The notion of a Eurobond might calm nerves temporarily, but it will never come to pass. Interest rates in Germany and other stronger nations would spike and anti-EU demonstrations are popping up. With each passing month, the credit crisis will grow. Spain and Italy could require upwards of €2 trillion in bailouts and the landscape has changed dramatically. The banter between countries will escalate and Europe will become more and more fragmented.
Austerity programs throughout Europe are starting to take their toll on growth. Germany has been the cornerstone and now it appears that their activity is slowing down as well. When workers are laid off, they worry about their own well being. Opposition is growing and Prime Minister Merkel is losing her popularity.

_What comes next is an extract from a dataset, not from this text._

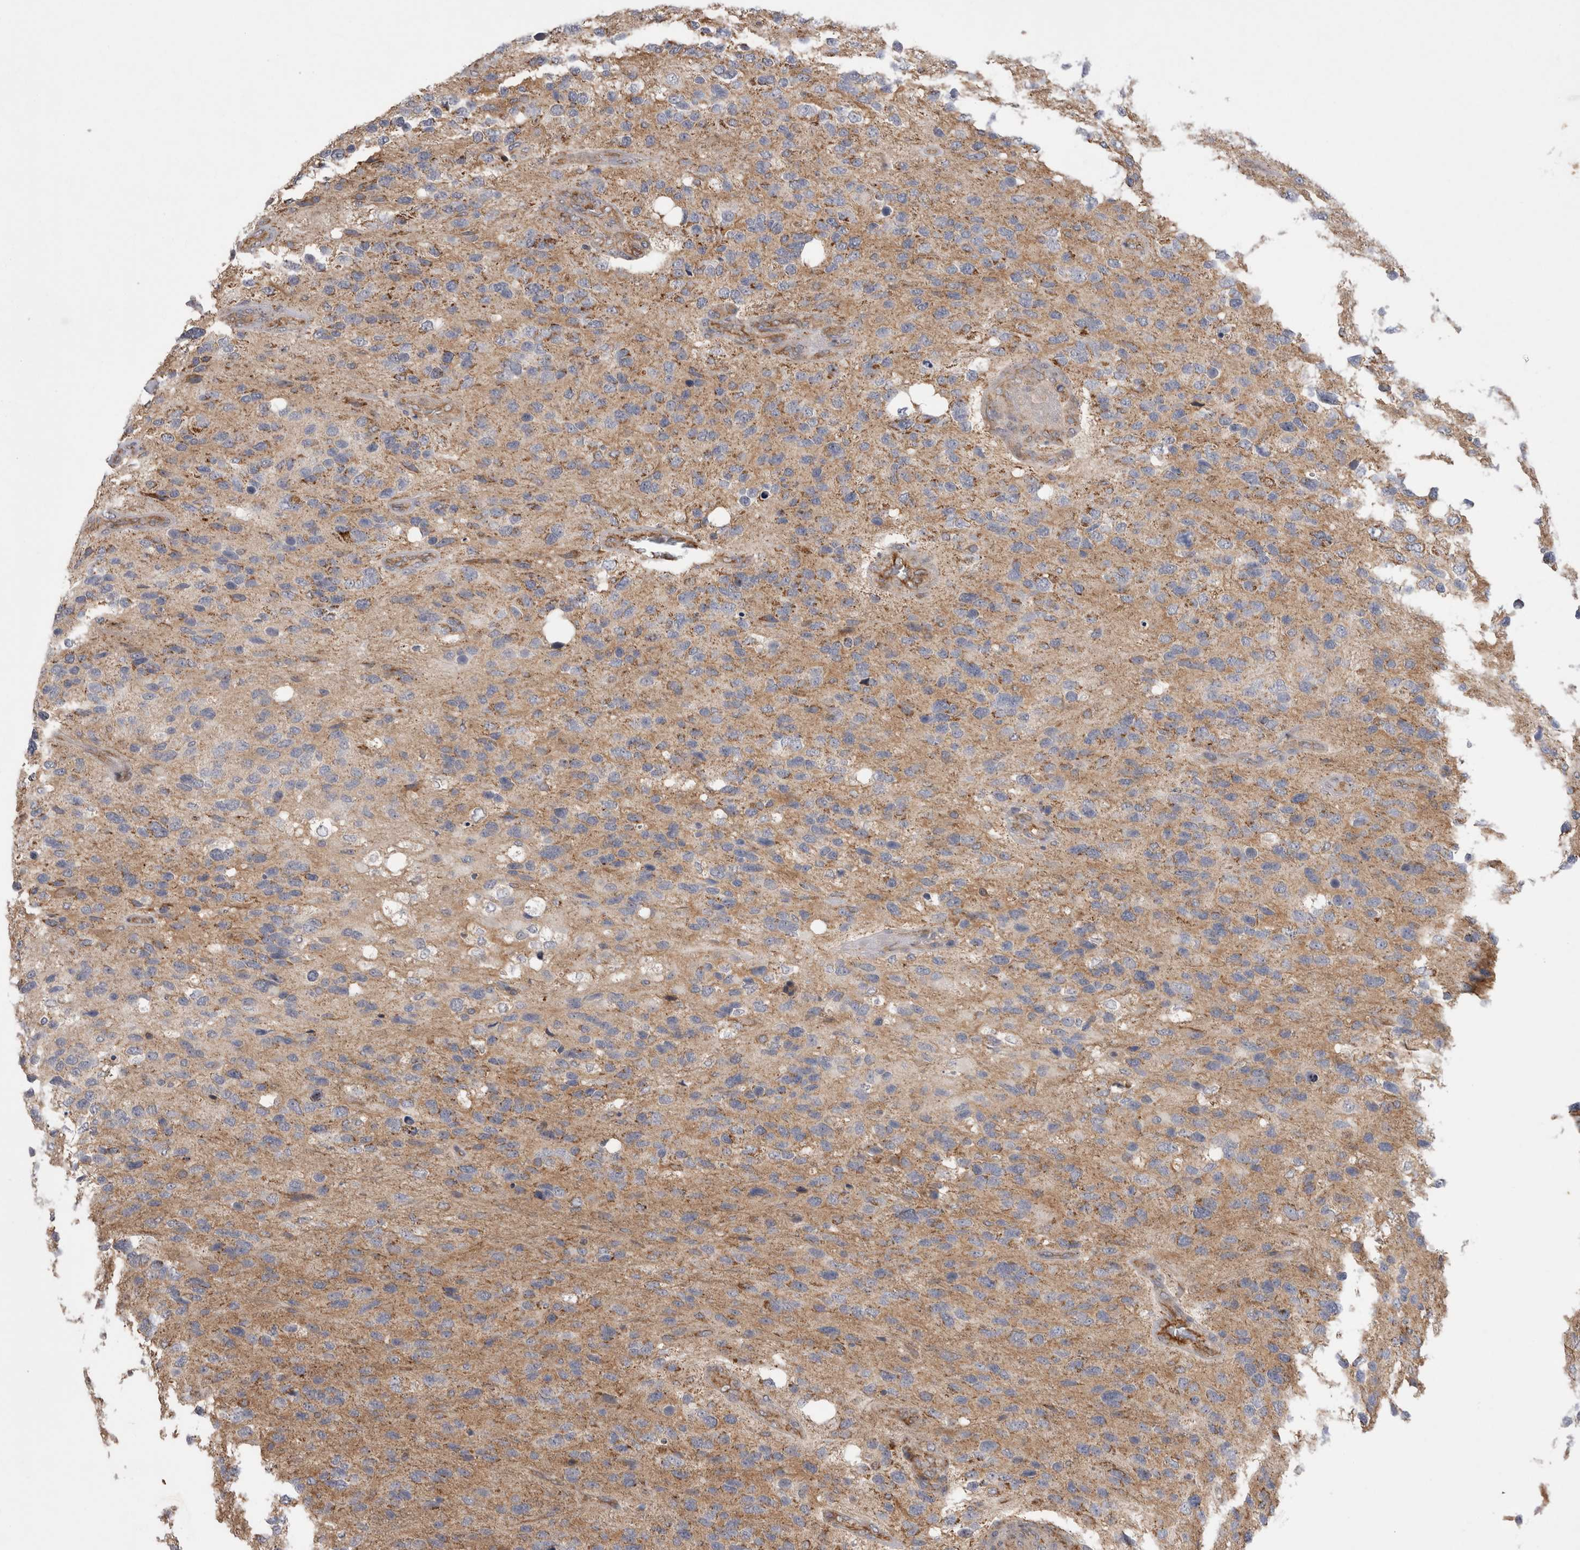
{"staining": {"intensity": "moderate", "quantity": "25%-75%", "location": "cytoplasmic/membranous"}, "tissue": "glioma", "cell_type": "Tumor cells", "image_type": "cancer", "snomed": [{"axis": "morphology", "description": "Glioma, malignant, High grade"}, {"axis": "topography", "description": "Brain"}], "caption": "Human malignant high-grade glioma stained with a brown dye shows moderate cytoplasmic/membranous positive expression in about 25%-75% of tumor cells.", "gene": "DARS2", "patient": {"sex": "female", "age": 58}}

The US was downgraded last week, France could be downgraded and Japan could face another downgrade if it can’t control deficit spending. Japan has the highest debt level of any industrialized nation in the world. Tax revenues would not cover interest expenses if yields rise by a mere 1.25%.

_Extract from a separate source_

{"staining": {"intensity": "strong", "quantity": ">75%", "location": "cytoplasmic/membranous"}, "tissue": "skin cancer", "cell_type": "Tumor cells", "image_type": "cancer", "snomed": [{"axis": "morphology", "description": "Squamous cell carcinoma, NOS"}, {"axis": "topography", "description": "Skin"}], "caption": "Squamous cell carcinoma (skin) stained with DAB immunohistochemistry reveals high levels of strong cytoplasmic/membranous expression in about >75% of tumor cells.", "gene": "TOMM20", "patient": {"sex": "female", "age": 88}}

Moody’s lowered its GDP forecast for the US yesterday. It now expects 2% growth in 2011. That represents a 1% decrease and it means that tax revenues will decline by approximately $1 trillion. The Congressional Budget Office (CBO) projected 4% GDP growth when it calculated our national debt forecast. This means they are already off by $2 trillion this year alone.
President Obama is taking a 10 day vacation in Martha’s Vineyard. When he returns he will unveil his next master plan for jobs. We can only hope that this one is better than high-speed passenger rail from Chicago to St. Louis, cash for clunkers and cash for caulkers.
This morning, PPI came in at .2%. That is relatively benign and it won’t impact the market. CPI, Philly Fed, initial claims and LEI will be released tomorrow. I suspect the numbers will have a slightly bullish bias.
Earnings season has ended and the economic news next week is fairly light (durable goods, GDP). Trading volumes have declined and the activity should stay quiet next week. Traders are taking time off as they prepare for a busy fall.
I believe this bounce will exhaust itself next week. As the SPY reaches 125, it will hit resistance. I have been selling out of the money put credit spreads in August and they will expire Friday. I do have a few September positions on and I’m not looking to add.
In September, economic conditions will deteriorate and a lack of progress in Europe will spark credit concerns. When this rally runs out of steam, I plan to sell out of the money call credit spreads.
Look for a bullish bias in next week and a half. The action today should be positive and the volume will be light. You can trade the upside, but keep your size small.
I am staying on the sidelines so that I can get a few rounds of golf in before September. I’ve made a lot of money this summer and I don’t want to give any of it back when the volume is light.